## PROBLEM DETAILS
State the number of lines in the following data that include the word "give", with no other text.

Saved entries
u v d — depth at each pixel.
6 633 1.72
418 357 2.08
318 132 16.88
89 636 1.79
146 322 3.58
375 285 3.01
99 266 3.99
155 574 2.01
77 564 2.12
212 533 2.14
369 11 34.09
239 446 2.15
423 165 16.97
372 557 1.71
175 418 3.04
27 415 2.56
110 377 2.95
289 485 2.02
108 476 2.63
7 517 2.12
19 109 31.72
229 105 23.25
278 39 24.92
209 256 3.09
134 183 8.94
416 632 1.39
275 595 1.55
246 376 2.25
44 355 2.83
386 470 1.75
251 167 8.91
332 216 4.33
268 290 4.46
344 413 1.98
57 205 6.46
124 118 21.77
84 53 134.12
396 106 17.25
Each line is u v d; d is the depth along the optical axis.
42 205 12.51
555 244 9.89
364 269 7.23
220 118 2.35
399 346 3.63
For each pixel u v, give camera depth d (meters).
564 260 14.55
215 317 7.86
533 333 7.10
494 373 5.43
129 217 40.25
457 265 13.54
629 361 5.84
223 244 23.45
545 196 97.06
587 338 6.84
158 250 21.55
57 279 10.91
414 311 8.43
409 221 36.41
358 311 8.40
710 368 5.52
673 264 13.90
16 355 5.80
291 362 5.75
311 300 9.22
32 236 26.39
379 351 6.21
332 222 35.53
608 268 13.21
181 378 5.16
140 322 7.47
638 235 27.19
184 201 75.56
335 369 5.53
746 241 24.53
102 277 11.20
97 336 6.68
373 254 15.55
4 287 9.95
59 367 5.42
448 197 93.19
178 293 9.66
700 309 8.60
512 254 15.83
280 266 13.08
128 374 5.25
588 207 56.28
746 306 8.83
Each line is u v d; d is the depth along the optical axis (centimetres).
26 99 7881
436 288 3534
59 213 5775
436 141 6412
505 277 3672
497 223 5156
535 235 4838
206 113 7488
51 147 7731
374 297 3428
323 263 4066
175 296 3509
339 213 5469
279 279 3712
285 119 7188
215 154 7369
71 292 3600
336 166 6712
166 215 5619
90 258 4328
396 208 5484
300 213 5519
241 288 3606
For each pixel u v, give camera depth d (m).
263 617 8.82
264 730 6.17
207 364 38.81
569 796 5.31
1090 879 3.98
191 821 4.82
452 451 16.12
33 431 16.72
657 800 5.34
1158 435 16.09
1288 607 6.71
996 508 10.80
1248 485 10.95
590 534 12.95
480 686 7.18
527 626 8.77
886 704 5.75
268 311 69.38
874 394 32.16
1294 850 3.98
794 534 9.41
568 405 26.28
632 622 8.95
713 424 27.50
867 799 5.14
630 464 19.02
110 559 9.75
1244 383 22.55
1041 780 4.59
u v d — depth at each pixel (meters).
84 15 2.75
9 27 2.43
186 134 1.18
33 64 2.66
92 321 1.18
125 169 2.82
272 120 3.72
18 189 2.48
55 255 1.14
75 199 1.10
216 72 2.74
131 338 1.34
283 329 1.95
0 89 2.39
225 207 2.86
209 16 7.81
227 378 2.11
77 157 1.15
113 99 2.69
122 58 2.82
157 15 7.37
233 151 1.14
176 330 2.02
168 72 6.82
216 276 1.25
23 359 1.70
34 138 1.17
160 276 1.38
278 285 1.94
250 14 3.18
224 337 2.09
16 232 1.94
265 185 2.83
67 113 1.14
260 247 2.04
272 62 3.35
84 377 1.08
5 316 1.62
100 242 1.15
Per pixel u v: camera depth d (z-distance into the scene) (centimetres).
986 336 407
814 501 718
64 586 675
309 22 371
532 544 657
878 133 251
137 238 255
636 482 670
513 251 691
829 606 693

## EXERCISE ANSWER
2